The evaluation mechanism, facilitated by the digital Qiwa platform, ensures that the newly granted mobility is most accessible and valuable to the high-skill talent the knowledge economy requires, such as experts in AI, data analytics, and cybersecurity. This intentional filtering minimises reliance on low-skilled labour while maximising the competitive advantage derived from targeted international recruitment.

Digital Governance And Structural Friction

The integrity of the post-Kafala system relies entirely on advanced digital governance, which centralises compliance and institutionalises trust. Recognising that past abuses were enabled by private employer discretion, the government has moved enforcement power to the state via platforms like Mudad and the Wage Protection System (WPS).

These systems monitor payroll submission, flag breaches like excessive wage deductions, and apply sanctions to non-compliant firms. Furthermore, the Preventive Justice Initiative allows for the automated recovery of unpaid wages without lengthy court proceedings, strengthening worker rights and transparency.

Despite these technical advances, two critical areas of structural friction persist. Economically, the sustainability of reduced Saudi unemployment hinges on productivity gains. Modelling indicates that if higher-wage national workers replace lower-productivity expatriate labour without commensurate output improvement, unit labour costs will rise, potentially undermining economic growth and diversification efforts. Policymakers must therefore ensure that HCDP outcomes translate directly into justified private sector productivity.

Ethically, the reforms remain strategically inconsistent. Critics note that millions of the most vulnerable workers, specifically domestic workers (estimated at around four million) and farmers, are excluded from core mobility protections.
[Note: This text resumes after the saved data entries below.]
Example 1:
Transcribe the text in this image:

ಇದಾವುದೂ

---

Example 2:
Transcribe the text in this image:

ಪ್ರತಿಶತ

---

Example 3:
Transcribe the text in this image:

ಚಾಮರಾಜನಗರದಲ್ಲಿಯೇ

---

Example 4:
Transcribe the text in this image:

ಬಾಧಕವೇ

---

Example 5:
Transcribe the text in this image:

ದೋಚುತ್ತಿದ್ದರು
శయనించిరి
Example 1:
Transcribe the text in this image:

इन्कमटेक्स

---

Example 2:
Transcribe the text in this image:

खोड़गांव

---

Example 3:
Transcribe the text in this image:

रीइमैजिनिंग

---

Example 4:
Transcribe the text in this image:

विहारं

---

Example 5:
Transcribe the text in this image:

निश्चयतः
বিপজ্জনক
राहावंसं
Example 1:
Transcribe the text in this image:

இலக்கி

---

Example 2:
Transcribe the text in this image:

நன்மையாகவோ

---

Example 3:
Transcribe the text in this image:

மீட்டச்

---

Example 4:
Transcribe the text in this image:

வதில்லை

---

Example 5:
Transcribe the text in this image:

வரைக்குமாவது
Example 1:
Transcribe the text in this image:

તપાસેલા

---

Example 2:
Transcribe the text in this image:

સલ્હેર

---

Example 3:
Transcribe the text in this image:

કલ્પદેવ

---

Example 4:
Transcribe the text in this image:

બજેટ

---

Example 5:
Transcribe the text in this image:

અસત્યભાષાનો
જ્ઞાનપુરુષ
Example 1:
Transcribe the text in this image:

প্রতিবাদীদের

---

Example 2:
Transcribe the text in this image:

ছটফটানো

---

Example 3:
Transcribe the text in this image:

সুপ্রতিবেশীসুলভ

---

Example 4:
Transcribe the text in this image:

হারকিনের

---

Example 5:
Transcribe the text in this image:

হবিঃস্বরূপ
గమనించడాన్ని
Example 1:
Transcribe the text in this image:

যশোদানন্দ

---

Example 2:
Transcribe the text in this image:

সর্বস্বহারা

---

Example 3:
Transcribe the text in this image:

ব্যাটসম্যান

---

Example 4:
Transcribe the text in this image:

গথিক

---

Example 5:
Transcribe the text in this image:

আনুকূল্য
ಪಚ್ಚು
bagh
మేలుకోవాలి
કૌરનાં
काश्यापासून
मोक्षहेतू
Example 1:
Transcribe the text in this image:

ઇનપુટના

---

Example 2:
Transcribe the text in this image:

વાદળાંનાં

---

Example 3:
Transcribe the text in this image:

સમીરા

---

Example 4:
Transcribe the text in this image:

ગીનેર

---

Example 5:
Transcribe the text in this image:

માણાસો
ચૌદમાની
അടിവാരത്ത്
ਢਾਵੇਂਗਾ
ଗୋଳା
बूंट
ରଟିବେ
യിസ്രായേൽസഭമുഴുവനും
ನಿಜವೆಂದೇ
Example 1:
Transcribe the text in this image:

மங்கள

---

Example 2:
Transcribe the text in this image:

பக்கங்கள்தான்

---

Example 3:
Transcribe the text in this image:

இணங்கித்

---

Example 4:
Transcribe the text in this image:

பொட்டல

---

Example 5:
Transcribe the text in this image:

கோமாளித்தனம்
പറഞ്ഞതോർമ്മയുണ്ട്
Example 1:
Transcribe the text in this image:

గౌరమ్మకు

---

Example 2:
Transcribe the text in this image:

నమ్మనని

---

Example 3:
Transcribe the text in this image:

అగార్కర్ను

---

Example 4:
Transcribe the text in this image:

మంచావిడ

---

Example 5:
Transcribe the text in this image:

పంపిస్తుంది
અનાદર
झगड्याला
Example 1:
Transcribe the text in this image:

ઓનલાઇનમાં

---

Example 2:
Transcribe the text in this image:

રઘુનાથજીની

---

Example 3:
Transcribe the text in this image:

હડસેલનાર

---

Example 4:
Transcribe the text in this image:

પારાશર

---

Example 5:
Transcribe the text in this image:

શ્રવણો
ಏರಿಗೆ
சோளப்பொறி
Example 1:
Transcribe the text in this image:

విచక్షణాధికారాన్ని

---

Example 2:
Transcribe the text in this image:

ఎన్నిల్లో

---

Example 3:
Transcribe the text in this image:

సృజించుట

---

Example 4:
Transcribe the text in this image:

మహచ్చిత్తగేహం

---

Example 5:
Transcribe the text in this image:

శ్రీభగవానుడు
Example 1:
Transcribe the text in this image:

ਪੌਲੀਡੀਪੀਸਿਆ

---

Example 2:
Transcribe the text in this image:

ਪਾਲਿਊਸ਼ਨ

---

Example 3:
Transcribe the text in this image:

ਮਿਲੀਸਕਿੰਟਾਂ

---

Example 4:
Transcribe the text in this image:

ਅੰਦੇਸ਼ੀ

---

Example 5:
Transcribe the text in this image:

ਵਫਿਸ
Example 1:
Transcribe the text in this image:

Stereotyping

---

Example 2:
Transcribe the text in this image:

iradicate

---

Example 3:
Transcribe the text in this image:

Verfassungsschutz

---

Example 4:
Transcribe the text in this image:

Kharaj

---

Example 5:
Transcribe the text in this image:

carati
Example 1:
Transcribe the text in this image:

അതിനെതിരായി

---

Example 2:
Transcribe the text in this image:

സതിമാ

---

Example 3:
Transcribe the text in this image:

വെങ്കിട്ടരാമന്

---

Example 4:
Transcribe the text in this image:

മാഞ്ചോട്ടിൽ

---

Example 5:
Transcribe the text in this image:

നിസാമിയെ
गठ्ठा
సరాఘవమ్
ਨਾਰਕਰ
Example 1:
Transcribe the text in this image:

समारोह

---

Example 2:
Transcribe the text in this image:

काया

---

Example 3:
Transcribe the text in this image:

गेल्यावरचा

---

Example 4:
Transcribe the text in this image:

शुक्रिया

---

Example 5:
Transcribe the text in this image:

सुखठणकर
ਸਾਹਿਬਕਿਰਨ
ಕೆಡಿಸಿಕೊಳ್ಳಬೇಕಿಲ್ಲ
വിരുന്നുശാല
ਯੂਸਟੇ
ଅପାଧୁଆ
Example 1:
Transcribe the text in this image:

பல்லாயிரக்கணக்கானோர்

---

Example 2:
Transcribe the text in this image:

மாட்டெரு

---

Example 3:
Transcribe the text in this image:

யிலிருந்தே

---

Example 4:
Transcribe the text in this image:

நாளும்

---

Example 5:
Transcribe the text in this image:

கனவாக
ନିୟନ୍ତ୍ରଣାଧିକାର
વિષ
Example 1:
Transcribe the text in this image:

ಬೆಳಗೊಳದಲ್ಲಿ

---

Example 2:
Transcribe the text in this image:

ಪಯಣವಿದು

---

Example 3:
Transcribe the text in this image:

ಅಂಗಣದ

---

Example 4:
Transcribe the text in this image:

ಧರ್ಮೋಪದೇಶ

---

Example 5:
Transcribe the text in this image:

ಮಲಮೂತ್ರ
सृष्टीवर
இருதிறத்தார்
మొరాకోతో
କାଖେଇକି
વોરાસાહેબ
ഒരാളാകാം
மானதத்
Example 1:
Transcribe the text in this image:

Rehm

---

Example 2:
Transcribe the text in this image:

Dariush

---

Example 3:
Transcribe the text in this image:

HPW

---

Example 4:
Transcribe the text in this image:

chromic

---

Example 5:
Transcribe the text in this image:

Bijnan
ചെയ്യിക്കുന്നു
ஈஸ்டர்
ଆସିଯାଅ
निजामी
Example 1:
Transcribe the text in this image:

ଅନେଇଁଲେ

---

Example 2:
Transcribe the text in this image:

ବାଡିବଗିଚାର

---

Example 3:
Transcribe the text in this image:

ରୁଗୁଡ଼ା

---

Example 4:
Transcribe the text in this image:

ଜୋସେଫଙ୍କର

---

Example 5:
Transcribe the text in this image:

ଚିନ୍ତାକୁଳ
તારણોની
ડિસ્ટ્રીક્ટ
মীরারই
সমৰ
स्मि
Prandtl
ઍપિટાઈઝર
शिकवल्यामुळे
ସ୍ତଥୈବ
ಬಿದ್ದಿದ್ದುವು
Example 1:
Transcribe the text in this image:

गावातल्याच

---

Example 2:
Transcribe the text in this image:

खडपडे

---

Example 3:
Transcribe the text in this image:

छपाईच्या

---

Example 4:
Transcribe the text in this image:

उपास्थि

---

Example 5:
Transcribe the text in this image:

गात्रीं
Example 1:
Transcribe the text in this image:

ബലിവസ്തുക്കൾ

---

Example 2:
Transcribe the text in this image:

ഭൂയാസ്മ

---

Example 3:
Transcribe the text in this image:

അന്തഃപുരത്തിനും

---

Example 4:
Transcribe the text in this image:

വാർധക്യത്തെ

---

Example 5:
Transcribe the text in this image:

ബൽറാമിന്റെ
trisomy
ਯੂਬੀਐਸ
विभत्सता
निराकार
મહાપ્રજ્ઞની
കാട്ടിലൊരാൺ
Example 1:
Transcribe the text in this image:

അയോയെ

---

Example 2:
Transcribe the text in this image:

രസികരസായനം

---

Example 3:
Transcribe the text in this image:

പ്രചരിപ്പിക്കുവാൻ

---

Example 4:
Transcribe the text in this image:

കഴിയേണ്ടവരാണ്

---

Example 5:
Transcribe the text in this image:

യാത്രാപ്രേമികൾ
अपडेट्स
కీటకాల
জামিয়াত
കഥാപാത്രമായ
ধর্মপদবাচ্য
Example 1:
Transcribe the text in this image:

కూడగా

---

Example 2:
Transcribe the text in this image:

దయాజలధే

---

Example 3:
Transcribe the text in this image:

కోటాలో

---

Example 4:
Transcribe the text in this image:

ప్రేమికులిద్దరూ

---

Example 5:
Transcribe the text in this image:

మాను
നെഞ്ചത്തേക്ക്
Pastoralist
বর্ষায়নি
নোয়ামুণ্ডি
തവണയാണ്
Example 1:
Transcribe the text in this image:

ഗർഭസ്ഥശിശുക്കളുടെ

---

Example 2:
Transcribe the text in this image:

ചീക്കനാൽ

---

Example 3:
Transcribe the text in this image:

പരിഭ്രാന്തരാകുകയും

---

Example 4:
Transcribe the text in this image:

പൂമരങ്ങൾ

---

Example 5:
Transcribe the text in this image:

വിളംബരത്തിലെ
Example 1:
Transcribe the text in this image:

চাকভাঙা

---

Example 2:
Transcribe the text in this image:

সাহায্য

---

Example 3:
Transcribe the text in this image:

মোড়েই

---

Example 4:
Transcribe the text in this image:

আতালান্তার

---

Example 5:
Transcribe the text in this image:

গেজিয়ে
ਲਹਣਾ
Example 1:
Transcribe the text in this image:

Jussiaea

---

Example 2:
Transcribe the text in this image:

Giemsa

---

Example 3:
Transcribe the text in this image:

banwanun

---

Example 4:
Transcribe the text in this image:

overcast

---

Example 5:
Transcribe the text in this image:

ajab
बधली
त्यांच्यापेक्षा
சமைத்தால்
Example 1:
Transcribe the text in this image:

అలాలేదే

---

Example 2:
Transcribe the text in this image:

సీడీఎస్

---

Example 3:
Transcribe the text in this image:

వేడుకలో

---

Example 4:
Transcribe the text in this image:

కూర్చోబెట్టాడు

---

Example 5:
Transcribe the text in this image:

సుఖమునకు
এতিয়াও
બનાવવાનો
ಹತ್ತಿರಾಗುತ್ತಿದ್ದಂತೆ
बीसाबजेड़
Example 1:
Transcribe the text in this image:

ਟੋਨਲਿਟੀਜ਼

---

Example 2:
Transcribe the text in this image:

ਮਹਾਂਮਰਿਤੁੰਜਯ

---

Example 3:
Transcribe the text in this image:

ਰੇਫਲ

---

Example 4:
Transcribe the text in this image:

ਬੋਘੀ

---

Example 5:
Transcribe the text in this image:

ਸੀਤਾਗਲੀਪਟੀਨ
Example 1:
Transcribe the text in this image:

This systemic gap creates a reputational risk, potentially deterring the highly sensitive international professionals whose expertise Saudi Arabia is actively attempting to attract.

By dismantling the rigidity of the old system and simultaneously implementing digital governance and a skill-based filtering mechanism, Saudi Arabia has engineered a more competitive environment optimised for national workforce expansion and high-skill international talent attraction.

However, the market’s long-term global credibility and economic stability depend on two continuous commitments: extending protections universally to all labour categories and ensuring the productivity of the newly mobilised national workforce consistently meets the ambitious demands of “Vision 2030.”